How to Increase Your Financial Aid Award

Finding out you were accepted to one of your top schools and then finding out that you can’t afford to study there is an emotional roller coaster that you may be preparing yourself for, but it can still be extremely upsetting. If you have your heart set on studying at a particular college, but the school is not offering you as much financial aid as you need, then there are ways that you can negotiate for a better award. It is not at all uncommon for colleges to underestimate the financial need of their incoming students, which is why most schools have an official appeals process that can be very useful to high achieving students from low-income families. If you are interested in negotiating with one of your top schools, here is how to increase your financial aid award.

Make Sure There is an Official Appellate Process

Not every school will give you the chance to appeal your financial aid award, so you want to make sure that you don’t waste your time trying if it’s not a possibility. For all of the other schools, you should be able to find out how to appeal your award on the financial aid page of the college’s website. You want to bear in mind that most private schools will have a lot more flexibility when it comes to negotiating your financial aid than most public schools. In general, they just have more control over the movement of their funds.
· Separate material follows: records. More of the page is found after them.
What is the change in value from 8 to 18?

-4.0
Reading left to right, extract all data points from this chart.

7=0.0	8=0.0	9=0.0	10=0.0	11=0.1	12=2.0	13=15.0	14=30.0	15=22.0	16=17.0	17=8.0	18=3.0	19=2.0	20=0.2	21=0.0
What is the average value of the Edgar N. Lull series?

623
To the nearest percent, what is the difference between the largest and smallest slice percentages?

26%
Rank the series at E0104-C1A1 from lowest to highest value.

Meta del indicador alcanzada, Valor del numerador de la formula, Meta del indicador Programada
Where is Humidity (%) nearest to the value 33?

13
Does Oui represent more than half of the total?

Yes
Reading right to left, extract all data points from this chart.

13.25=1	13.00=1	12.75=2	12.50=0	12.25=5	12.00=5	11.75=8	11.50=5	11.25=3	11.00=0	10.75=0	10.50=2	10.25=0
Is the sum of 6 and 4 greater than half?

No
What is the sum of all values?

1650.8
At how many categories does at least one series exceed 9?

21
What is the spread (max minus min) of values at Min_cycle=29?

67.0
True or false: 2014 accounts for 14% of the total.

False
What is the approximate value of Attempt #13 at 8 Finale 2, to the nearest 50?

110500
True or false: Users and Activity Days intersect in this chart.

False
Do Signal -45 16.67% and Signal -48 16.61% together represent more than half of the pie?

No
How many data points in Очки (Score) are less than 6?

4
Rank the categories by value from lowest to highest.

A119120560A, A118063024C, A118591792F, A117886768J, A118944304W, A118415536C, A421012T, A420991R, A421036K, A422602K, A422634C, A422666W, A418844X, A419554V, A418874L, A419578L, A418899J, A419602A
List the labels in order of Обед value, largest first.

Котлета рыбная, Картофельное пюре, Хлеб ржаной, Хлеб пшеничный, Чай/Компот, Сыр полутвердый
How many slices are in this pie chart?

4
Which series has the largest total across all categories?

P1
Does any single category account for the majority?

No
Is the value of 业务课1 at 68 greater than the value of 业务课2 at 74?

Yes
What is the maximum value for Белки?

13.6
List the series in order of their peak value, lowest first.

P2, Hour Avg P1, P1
Open a Conversation with the School

In most cases, you will need to make an appointment with the college so that you can discuss your situation over the phone. Their website should inform you of all the deciding factors that you need to be aware of so that you can cover all the bases. Remember that you don’t want to approach this conversation like an argument or a negotiation; you want to just explain your situation as succinctly as possible and listen for further instructions. If you are too pushy, you will not get very far.

Share Offers from Other Schools

Without getting too aggressive, you should definitely mention some of the other offers you’ve been getting from other schools. Even if University of Maryland is not offering you as much money as the school you’re appealing, you want to look at the percentage of the tuition, rather than the total dollars and cents. Fifty thousand dollars goes a lot farther at a school that charges $12,000 per year than it does at a school that charges $40,000 per year.

Write a Formal Email

Once you have spoken with the college and made your story known, you want to make sure that you follow up with a formal email. You don’t want to take up too much more of their time, but you do want to make sure that you put all of your main points in writing. This way it will be easier for them to compare appeals from a large sample of students and determine who is most in need. In the end, you have to be open to realizing that there may actually be a lot of students who need it more than you do.